Data file integrity ensures that each file in the Storage Vault is readable and has not been corrupted at rest (e.g. hash mismatch / decrypt errors).

Comet stores files inside the Storage Vault data location as opaque, encrypted, compressed files. The filenames are the SHA256 hash of the file content. Comet automatically verifies file integrity client-side, every time a file is accessed during backup and restore operations (i.e. non-exhaustively) by calculating the SHA256 hash of the content and comparing it to the filename.

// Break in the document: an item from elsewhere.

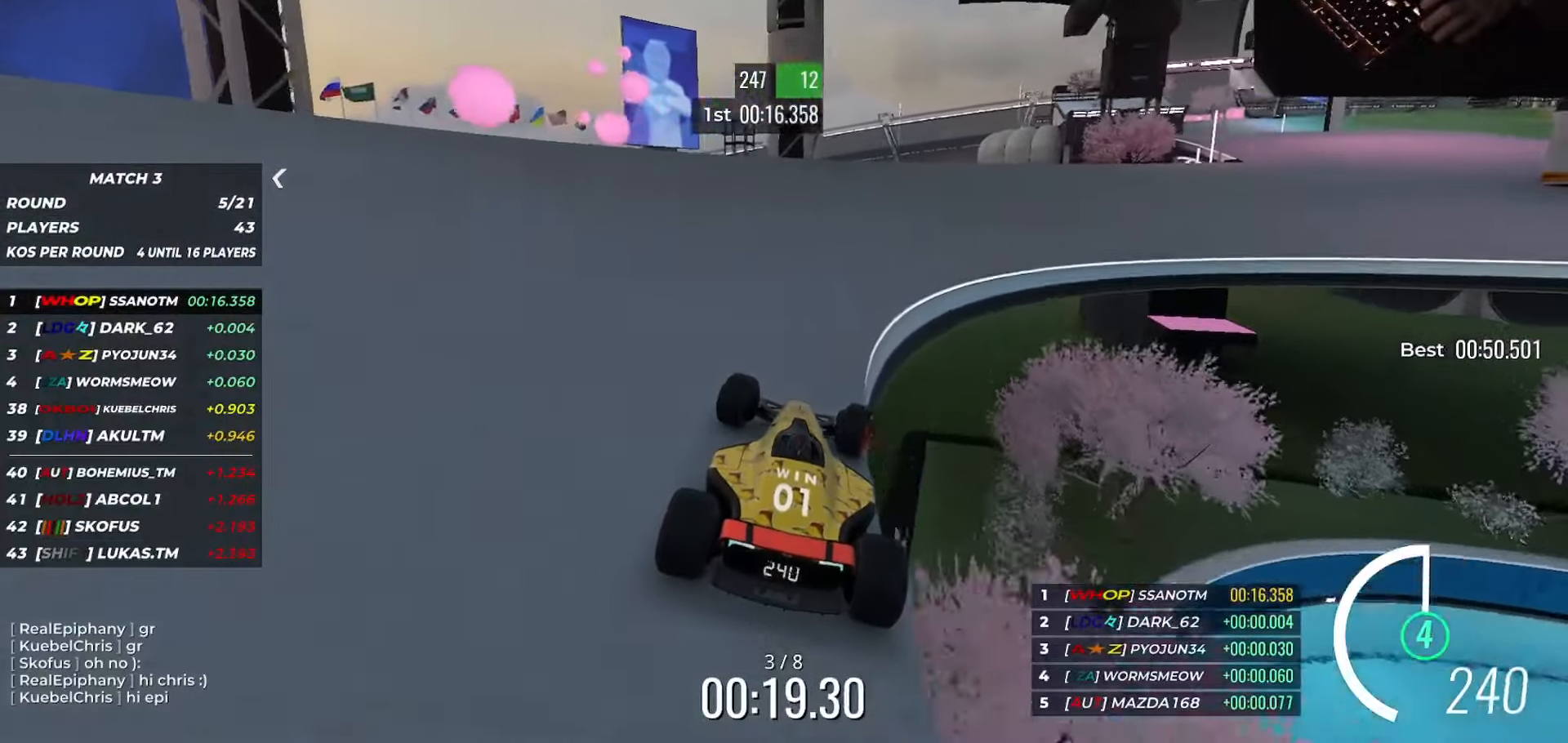
{"keys": ["right", "up"], "events": [[83, "up", "up"], [216, "up", "down"], [350, "up", "up"], [450, "up", "down"]]}
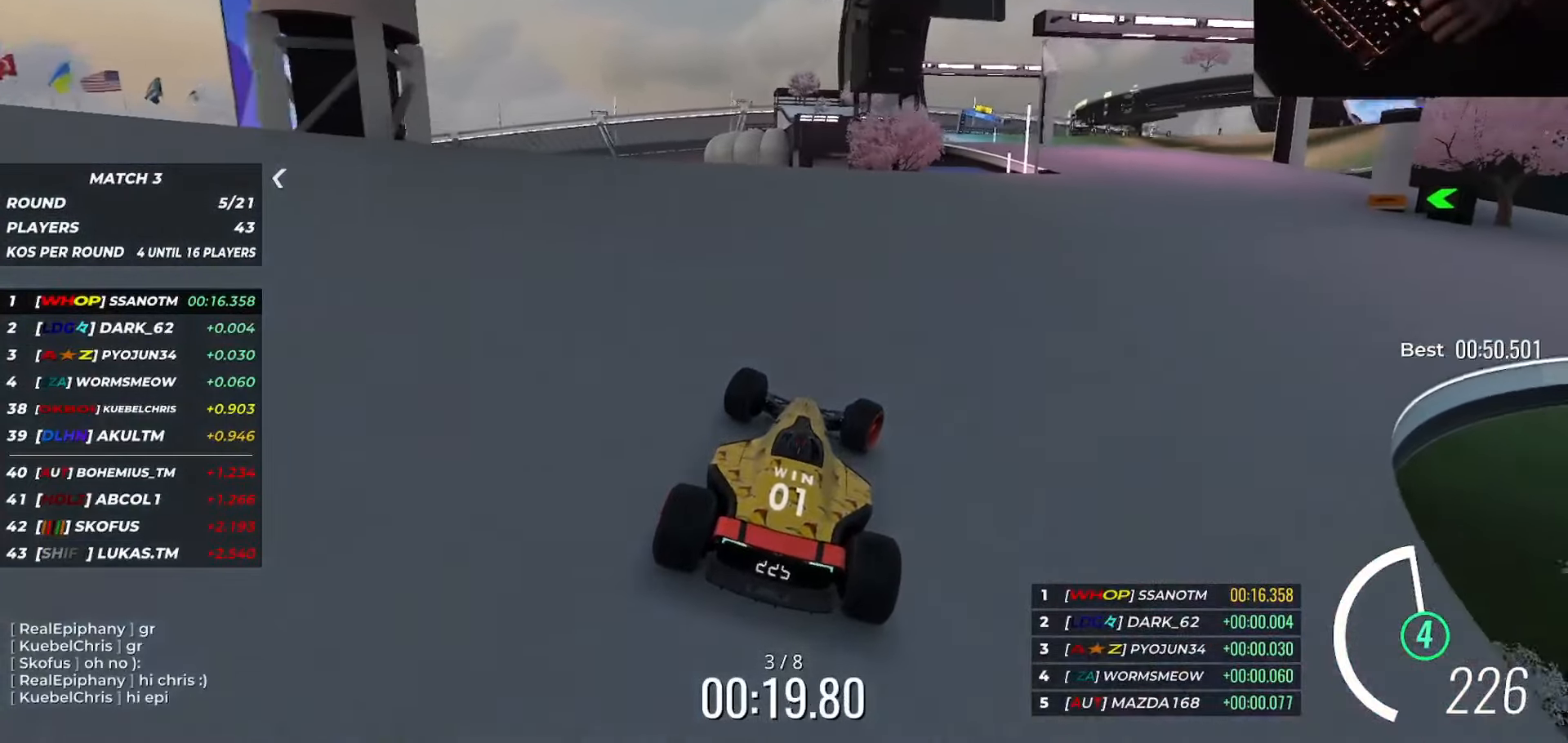
{"keys": ["up"], "events": [[434, "right", "up"]]}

Corruption of files at rest is a rare scenario; it's unlikely you need to worry about this, unless you are using local storage and you believe your disk drives are failing. However, for additional peace-of-mind, you can verify the integrity of the files on disk at any time, by comparing the filename to their SHA256 hash.

Example data validation commands

The following equivalent commands read all files in the current directory, take the SHA256 hash, and compare it to the filename.

These commands exclude the config file, as these are known to be safe for other reasons.

These commands do not exclude any other temporary files (e.g. /tmp/ subdirectory, or ~-named files) that may be used by some storage location types for temporary uploaded data. Such temporary files will almost certainly cause a hash mismatch, but do not interfere with normal backup or restore operations.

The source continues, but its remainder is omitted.